Lennie Louw

Personal information
- Full name: Jan Leonardus Louw
- Born: 19 June 1959 (age 67) Barkly West, Cape Province, South Africa
- Batting: Right-handed
- Bowling: Left-arm fast-medium Slow left-arm orthodox
- Role: Bowler

International information
- National side: Namibia (1990–2003);
- ODI debut (cap 7): 10 February 2003 v Zimbabwe

Domestic team information
- 1976/77: Griqualand West
- 1981/82: Western Province B
- 1982/83: Northern Transvaal B

Career statistics
| Competition | ODI | FC | LA |
| Matches | 1 | 5 | 11 |
| Runs scored | – | 17 | 70 |
| Batting average | – | 3.40 | 17.50 |
| 100s/50s | – | 0/0 | 0/0 |
| Top score | – | 7* | 20* |
| Balls bowled | 60 | 968 | 588 |
| Wickets | 1 | 20 | 11 |
| Bowling average | 60.00 | 21.75 | 27.18 |
| 5 wickets in innings | 0 | 1 | 0 |
| 10 wickets in match | 0 | 0 | 0 |
| Best bowling | 1/60 | 7/57 | 3/8 |
| Catches/stumpings | 1/– | 2/– | 2/– |
- Source: ESPNcricinfo, 22 June 2017

= Lennie Louw =

Namibian cricketer (born 1959)

Jan Leonardus Louw (born 19 June 1959), known as Lennie Louw, is a South African-born Namibian former cricketer.

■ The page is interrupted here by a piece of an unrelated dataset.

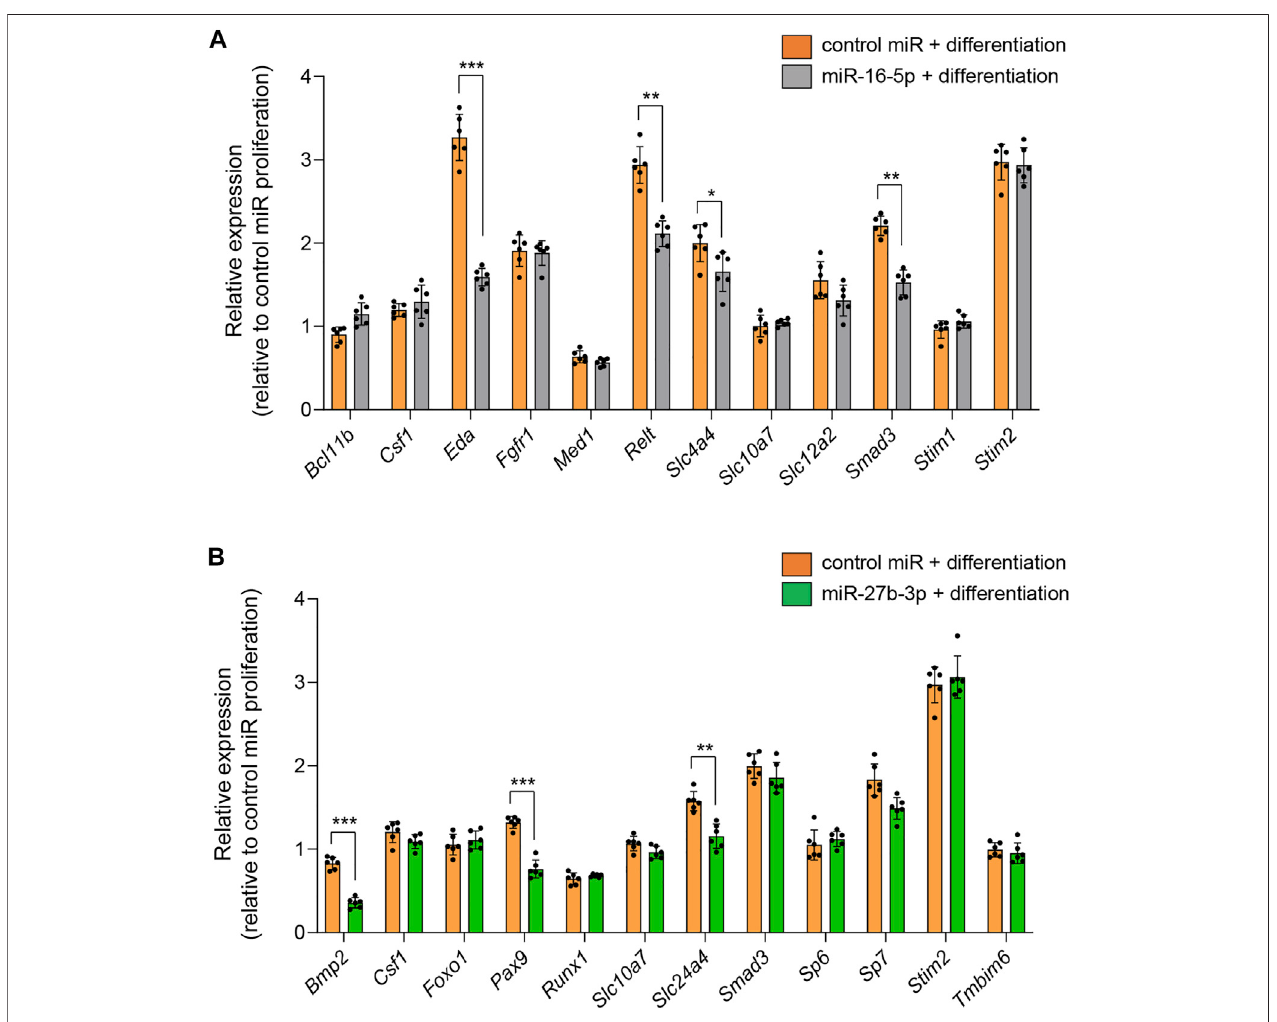
FIGURE 5 | Effects of overexpression of miR-16-5p and miR-27b-3p on expression of target genes. (A) Quantitative RT-PCR analyses for target genes after treatment with control and miR-16-5p mimic under differentiation conditions ( n = 6). * p < 0.05; ** p < 0.01; *** p < 0.001. (B) Quantitative RT-PCR analyses for target genes after treatment with control and miR-27b-3p mimic under differentiation conditions ( n = 6). ** p < 0.01; *** p <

Louw made his One Day International debut for Namibia in the World Cup in 2003 at the age of 43, having spent the previous 27 years playing first-class cricket in South Africa. He also played in the ICC Trophy between 1994 and 2001. At the 2001 ICC Trophy, he also coached Namibia.

In February 2020, he was named in Namibia's squad for the Over-50s Cricket World Cup in South Africa. However, the tournament was cancelled during the third round of matches due to the coronavirus pandemic.